VAT receipts help boost revenue, but income tax below target
The amount of tax collected so far this year is €44m better than expected, even though income tax has fallen short.
Income tax is 6pc below the target for February, which runs counter to data showing a steady fall in unemployment.
But the Department of Finance said this was due to exit taxes on life assurance policies coming in below target.
So far this year, €7.47bn has been collected in taxes - €44m, or 0.6pc, ahead of target.
The total has been boosted by better-than-projected VAT receipts, which are €212m ahead of profile even though February was a non-VAT month.

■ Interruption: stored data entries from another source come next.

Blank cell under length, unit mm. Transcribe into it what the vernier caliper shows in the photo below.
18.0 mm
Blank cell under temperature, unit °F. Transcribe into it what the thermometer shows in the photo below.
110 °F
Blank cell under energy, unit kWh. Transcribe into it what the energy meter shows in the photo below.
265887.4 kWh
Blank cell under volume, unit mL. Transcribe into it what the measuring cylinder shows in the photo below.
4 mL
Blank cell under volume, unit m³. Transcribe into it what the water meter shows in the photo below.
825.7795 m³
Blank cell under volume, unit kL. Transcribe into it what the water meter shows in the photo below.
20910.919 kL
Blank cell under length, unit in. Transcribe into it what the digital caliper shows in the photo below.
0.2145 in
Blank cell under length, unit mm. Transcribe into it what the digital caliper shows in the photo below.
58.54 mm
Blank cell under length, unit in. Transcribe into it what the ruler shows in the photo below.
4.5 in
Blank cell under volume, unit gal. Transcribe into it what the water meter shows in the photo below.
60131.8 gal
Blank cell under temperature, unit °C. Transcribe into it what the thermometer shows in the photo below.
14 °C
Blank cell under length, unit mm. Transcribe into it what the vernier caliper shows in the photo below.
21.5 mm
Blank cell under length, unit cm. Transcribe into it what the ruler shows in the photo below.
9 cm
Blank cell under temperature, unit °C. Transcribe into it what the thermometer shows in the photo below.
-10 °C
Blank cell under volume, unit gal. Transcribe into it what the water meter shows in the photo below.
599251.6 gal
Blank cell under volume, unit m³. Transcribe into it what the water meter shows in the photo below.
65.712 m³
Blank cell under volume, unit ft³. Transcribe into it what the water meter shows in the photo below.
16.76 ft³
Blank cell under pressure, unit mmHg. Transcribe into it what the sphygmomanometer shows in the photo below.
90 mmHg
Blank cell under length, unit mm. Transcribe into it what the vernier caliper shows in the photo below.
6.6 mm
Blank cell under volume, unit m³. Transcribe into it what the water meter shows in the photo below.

The better-than-expected performance was helped in part by lower than projected repayments to companies.
Peter Vale, tax partner at Grant Thornton, said Finance Minister Michael Noonan would be hoping that ongoing strong VAT receipts and corporation tax collections prop up any further underperformances.
"However, longer term, both VAT and corporation tax receipts remain susceptible to developments elsewhere, including Brexit and potential US tax reform," he said.
Davy Stockbrokers struck a more upbeat tone, saying the data paints an encouraging picture.
"The highlight so far is VAT receipts, up 17pc on last year," Davy economist Conall Mac Coille said.
"The public finances are already €130m ahead of the Government's €1.2bn deficit target for 2017."
So far this year, income tax is 3.8pc below target, corporation tax is 4.7pc lower, excise is 7.3pc below, and stamp duty is 12.9pc under. VAT is 8.1pc above target.